With no actual morning in outer space, space shuttle crew bringing Destiny research lab to space station relied on Mission Control's musical transmissions.

After a summer and autumn marked by the song's complete cultural penetration, you might think no one on Earth would ever again want to hear the Baha Men's "Who Let the Dogs Out."

But five people orbiting the Earth definitely wanted to hear it February 9 — the song was the wake-up call for the crew of the space shuttle mission STS-98.

During the mission, every day at 4 a.m. CT, the crew would receive wake-up calls: musical transmissions from Mission Control at the Johnson Space Center outside Houston. Tuesday (February 20), some 12 hours before touching down at the space center the four men and one woman crewmembers were roused by the Clash's "Should I Stay or Should I Go."

When one exits the atmosphere of the planet Earth, the notions of "night" and "day" become relative. Since the mission began February 7, the crew orbited the earth every 90 minutes. That's 15 sunrises and sunsets every 24 hours.

But people still need to rest and observe work routines, so NASA marks the passage of time in space with wake-up calls.

STS-98's two-week mission was to deliver and install the Destiny research laboratory to the International Space Station (an orbiting laboratory in space produced jointly by 16 countries, including the United States, Russia, Japan and Canada), according to NASA spokesperson Kelly Humphries. The mission also included three space walks.

The crew included mission commander Ken Cockrel, pilot Mark Polanski and mission specialists Marcia Ivins (who used a robotic arm to install the module onto the station), Tom Jones and Bob Kerbeam, who took the walks in space to make the necessary connections.

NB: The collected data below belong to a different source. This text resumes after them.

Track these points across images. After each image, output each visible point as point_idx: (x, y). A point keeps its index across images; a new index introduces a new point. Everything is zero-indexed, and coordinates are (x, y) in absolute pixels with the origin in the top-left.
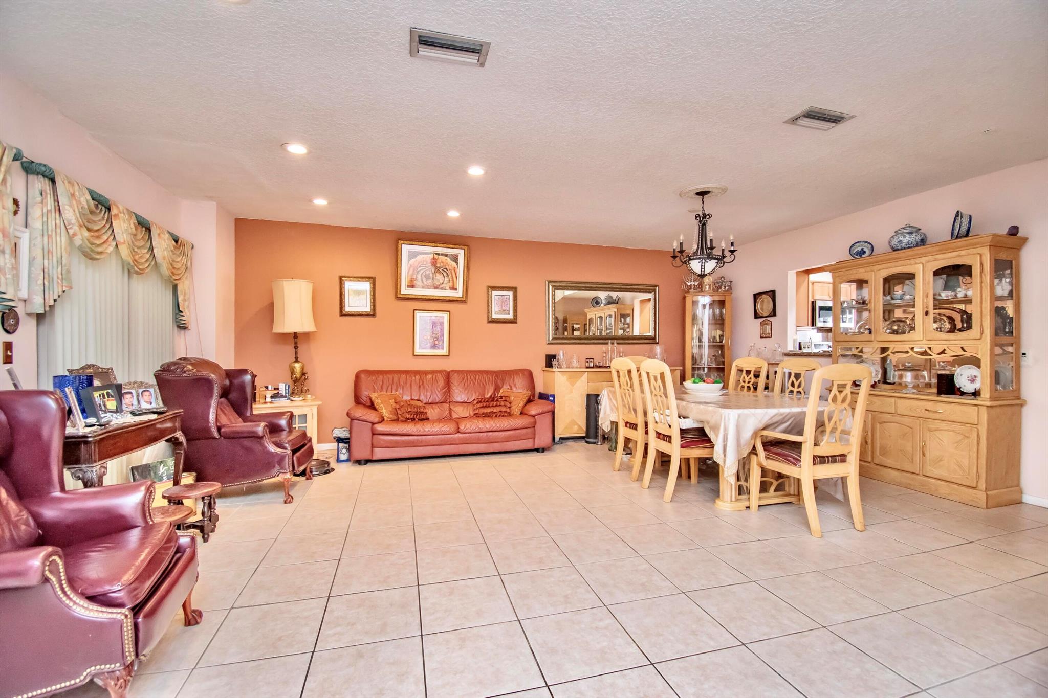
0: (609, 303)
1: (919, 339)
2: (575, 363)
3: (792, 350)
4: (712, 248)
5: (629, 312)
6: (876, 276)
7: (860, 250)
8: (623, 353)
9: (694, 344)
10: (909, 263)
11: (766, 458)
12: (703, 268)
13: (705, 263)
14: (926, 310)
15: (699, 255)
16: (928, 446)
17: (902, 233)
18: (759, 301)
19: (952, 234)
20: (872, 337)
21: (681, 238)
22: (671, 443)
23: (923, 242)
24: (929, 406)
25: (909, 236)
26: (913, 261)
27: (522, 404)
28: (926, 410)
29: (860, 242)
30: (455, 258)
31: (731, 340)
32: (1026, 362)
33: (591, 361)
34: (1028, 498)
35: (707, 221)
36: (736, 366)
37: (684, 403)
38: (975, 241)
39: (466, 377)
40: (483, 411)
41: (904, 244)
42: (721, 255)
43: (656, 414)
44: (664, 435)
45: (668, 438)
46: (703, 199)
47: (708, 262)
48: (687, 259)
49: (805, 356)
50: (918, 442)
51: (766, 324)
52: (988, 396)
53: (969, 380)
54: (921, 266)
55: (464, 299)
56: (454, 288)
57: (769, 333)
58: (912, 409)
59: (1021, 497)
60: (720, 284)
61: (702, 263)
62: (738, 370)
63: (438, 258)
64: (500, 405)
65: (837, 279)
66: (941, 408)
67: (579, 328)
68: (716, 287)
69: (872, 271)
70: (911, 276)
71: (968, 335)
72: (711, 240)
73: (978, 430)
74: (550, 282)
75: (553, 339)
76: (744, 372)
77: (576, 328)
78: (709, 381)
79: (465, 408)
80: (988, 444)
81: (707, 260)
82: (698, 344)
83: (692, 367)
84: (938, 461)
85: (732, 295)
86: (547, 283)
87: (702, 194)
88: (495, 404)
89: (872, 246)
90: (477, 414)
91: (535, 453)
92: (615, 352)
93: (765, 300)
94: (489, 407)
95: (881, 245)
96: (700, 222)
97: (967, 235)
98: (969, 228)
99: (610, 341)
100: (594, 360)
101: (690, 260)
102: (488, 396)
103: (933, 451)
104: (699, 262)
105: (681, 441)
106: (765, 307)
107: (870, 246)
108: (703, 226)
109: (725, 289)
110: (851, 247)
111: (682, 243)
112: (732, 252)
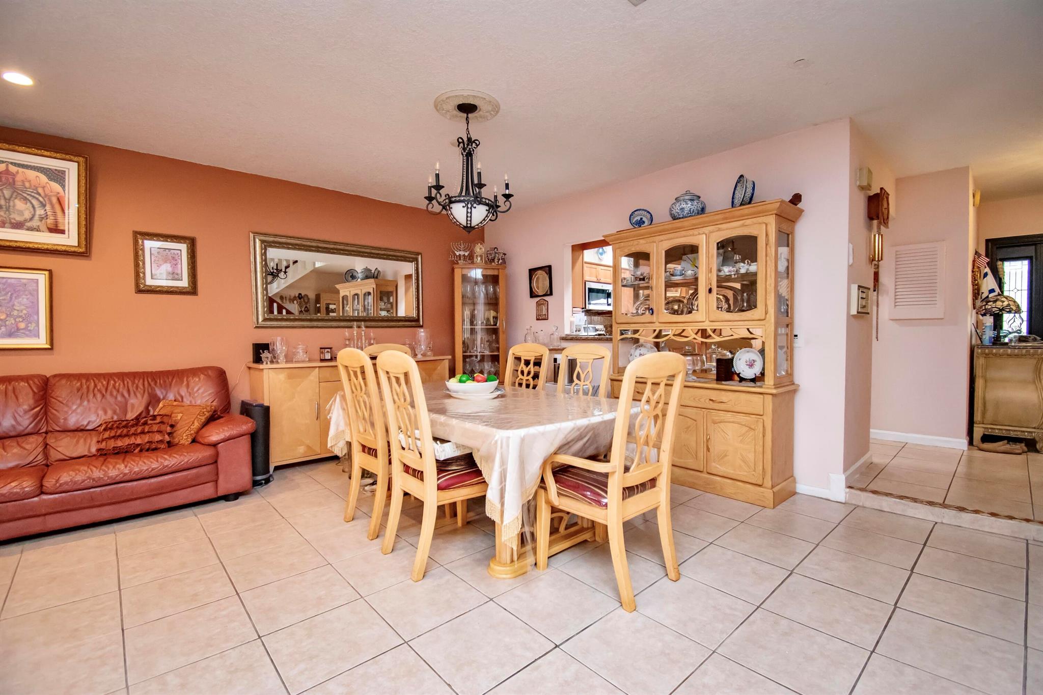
0: (367, 277)
1: (701, 320)
2: (301, 355)
3: (569, 333)
4: (481, 186)
5: (390, 289)
6: (658, 248)
7: (639, 219)
8: (374, 339)
9: (466, 327)
10: (691, 233)
11: (559, 494)
12: (469, 216)
13: (471, 208)
14: (710, 287)
15: (463, 196)
16: (713, 442)
17: (684, 200)
18: (535, 277)
19: (733, 202)
20: (654, 318)
21: (438, 166)
22: (423, 481)
23: (703, 210)
24: (714, 395)
25: (691, 203)
26: (696, 232)
27: (197, 425)
28: (710, 400)
29: (640, 210)
30: (58, 176)
31: (506, 323)
32: (799, 343)
33: (328, 352)
34: (801, 488)
35: (473, 150)
36: (514, 354)
37: (442, 418)
38: (760, 208)
39: (85, 387)
40: (112, 444)
41: (686, 212)
42: (493, 201)
43: (402, 437)
44: (414, 470)
45: (418, 474)
46: (467, 117)
47: (475, 208)
48: (447, 201)
49: (583, 340)
50: (702, 436)
51: (543, 304)
52: (772, 383)
53: (747, 365)
54: (704, 236)
55: (82, 250)
56: (56, 229)
57: (545, 315)
58: (696, 399)
59: (795, 488)
60: (493, 256)
61: (468, 208)
62: (515, 358)
63: (17, 172)
64: (148, 432)
65: (618, 251)
66: (724, 396)
67: (335, 309)
68: (488, 259)
69: (654, 242)
70: (693, 249)
71: (752, 315)
72: (479, 174)
73: (763, 420)
74: (255, 233)
75: (265, 320)
76: (523, 362)
77: (331, 309)
78: (480, 379)
79: (82, 441)
80: (773, 437)
81: (475, 205)
82: (469, 327)
83: (463, 356)
84: (723, 456)
85: (506, 269)
86: (252, 235)
87: (467, 109)
88: (139, 429)
89: (651, 215)
90: (103, 449)
91: (223, 504)
92: (363, 338)
93: (541, 277)
94: (127, 435)
95: (661, 214)
96: (464, 149)
97: (750, 203)
98: (753, 194)
99: (355, 323)
100: (333, 349)
101: (451, 202)
102: (131, 416)
103: (717, 446)
104: (463, 207)
105: (438, 479)
106: (540, 285)
107: (649, 216)
108: (469, 155)
109: (498, 262)
110: (631, 215)
111: (438, 174)
112: (508, 197)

The crews orbiting the Earth schedule their night and day periods based on when they need to be awake to do their work, according to Humphries.

"Some missions have two shifts, so there is someone awake 24 hours a day," he said. "On those missions, we don't do wake-up calls. On missions when the crew is on the same shift, we send up one when they're supposed to get out of bed."

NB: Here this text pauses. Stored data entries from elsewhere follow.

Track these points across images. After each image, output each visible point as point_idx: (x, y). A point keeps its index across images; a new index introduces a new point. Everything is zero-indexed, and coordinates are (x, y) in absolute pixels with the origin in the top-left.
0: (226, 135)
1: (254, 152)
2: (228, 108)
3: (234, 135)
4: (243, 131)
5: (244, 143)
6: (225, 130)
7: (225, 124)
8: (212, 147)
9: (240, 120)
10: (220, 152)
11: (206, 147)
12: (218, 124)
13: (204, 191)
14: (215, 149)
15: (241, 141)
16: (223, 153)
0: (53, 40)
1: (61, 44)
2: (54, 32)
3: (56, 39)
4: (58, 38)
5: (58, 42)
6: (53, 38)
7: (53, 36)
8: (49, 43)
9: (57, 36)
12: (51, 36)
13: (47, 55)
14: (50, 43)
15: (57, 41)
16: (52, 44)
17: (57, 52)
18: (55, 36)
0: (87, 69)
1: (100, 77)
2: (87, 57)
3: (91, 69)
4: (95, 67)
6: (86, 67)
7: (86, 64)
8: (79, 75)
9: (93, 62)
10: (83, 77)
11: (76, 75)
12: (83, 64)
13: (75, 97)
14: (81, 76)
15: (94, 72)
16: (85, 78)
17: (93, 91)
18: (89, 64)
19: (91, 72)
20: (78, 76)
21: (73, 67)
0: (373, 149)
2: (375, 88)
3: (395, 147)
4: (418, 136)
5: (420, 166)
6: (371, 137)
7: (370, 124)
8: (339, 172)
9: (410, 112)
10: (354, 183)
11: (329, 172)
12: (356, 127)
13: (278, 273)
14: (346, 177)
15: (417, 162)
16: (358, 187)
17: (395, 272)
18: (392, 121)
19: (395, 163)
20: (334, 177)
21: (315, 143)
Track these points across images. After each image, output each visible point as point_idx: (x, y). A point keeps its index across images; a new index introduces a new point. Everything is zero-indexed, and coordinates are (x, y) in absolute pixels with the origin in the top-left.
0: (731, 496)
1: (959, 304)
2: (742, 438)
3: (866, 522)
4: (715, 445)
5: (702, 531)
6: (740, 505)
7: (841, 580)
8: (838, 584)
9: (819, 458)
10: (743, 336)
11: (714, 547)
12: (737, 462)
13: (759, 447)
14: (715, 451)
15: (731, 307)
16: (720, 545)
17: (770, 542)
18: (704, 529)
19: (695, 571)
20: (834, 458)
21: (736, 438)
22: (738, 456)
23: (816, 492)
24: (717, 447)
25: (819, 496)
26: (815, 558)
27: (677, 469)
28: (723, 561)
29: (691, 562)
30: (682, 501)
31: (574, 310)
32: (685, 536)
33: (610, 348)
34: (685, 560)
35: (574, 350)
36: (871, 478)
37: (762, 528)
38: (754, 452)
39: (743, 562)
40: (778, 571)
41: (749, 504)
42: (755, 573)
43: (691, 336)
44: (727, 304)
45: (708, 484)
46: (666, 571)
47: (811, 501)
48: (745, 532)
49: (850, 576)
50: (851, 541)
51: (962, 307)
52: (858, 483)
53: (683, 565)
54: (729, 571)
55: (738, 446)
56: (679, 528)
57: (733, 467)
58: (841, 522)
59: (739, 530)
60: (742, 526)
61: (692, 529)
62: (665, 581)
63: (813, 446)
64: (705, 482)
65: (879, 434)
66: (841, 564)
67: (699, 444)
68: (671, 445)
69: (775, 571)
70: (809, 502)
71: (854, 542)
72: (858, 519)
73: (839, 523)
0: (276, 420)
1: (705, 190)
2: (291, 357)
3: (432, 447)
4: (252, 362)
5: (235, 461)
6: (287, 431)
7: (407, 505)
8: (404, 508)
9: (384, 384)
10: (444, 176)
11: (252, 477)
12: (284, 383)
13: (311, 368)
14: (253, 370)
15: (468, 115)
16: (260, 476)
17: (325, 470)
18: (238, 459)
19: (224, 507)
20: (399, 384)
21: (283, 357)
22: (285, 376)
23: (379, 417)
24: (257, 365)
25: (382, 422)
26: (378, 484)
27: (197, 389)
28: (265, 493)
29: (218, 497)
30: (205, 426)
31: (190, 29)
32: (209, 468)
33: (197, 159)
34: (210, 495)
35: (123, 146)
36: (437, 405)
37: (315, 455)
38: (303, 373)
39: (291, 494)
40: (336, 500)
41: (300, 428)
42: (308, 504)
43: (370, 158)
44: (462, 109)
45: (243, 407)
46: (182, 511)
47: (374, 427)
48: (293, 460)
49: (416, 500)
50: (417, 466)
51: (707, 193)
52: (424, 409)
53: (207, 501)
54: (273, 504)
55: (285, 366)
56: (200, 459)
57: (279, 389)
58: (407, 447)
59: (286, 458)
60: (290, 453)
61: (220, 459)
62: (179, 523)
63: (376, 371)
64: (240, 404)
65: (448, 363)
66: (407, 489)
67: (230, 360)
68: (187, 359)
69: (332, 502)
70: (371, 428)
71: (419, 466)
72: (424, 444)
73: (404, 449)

The wake-up calls are orchestrated before the mission, Humphries said. "A [crew-member's] family will say, 'I'd like to send this song up to my dad, because he's on orbit and he likes this song.' " Some songs fostered team spirit, Humphries said.

For instance, the crew's training team sent AC/DC's "For Those About to Rock" to the shuttle February 13, the seventh day of the mission. The next day was Valentine's Day, so Jones' wife had mission control play Savage Garden's "To the Moon and Back."